Segundo o “New York Times”, Maduro chegou a oferecer a Trump petróleo e minerais venezuelanos para tentar reverter a movimentação americana. A oferta foi rejeitada, e os Estados Unidos fecharam a porta diplomática para a Venezuela.
Operações no Caribe
Desde setembro, os Estados Unidos vêm bombardeando barcos que, segundo o governo, pertencem a organizações narcoterroristas envolvidas no transporte de drogas para o território norte-americano.
O bombardeio mais recente foi autorizado na terça-feira, quando militares atingiram um barco em águas internacionais próximas à costa da Venezuela. Seis pessoas morreram, segundo Trump.

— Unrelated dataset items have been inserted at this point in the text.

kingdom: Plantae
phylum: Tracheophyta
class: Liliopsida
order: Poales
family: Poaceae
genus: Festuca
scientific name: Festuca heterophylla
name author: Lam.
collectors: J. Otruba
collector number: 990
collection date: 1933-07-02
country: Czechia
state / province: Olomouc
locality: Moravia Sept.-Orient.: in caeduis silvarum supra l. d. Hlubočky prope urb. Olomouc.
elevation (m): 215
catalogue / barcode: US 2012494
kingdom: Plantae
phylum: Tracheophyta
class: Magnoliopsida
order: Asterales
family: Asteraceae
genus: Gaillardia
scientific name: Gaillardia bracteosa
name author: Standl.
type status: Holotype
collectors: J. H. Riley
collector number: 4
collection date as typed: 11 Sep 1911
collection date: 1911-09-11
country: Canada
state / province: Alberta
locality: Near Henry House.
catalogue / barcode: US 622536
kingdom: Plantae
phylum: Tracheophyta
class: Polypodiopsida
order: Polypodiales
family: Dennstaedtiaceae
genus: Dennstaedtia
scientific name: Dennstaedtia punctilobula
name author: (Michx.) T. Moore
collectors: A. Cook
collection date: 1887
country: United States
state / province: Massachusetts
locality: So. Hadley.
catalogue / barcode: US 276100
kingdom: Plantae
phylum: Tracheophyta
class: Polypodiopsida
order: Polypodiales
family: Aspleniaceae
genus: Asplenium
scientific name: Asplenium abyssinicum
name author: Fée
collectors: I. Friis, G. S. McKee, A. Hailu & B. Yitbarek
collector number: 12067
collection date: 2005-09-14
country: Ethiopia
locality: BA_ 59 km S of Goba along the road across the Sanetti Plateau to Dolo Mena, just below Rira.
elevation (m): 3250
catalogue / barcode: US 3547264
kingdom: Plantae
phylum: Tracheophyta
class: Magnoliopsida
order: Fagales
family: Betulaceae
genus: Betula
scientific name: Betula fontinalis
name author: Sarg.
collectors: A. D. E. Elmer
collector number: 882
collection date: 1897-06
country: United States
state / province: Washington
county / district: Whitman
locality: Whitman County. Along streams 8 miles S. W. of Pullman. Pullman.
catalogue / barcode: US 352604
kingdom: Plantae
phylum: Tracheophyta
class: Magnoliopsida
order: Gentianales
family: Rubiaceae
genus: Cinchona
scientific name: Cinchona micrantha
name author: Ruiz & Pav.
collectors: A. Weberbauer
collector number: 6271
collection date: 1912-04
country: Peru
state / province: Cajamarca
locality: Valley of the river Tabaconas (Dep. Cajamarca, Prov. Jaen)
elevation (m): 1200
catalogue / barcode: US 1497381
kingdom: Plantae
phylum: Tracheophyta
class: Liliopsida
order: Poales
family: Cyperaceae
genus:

"A inteligência confirmou que a embarcação estava traficando narcóticos, estava associada a redes ilícitas de narcoterrorismo e transitava por uma rota conhecida de organização terrorista", publicou o presidente em uma rede social.
Na quarta-feira, o presidente americano disse que os cartéis de drogas têm barcos muito ágeis, mas afirmou que os mísseis dos Estados Unidos são mais rápidos.
Esses tipos de operações têm sido alvo de críticas de entidades internacionais. A Human Rights Watch afirmou que os bombardeios violam a lei internacional por se tratar de "execuções extrajudiciais ilegais".
O tema também foi discutido na semana passada no Conselho de Segurança da ONU, que levantou preocupações sobre a execução de civis sem julgamento, além da possibilidade de uma escalada militar na região.
Já o governo da Venezuela pediu para que a comunidade internacional investigue os ataques, afirmando que as vítimas — que os EUA alegam ser narcotraficantes — eram apenas pescadores.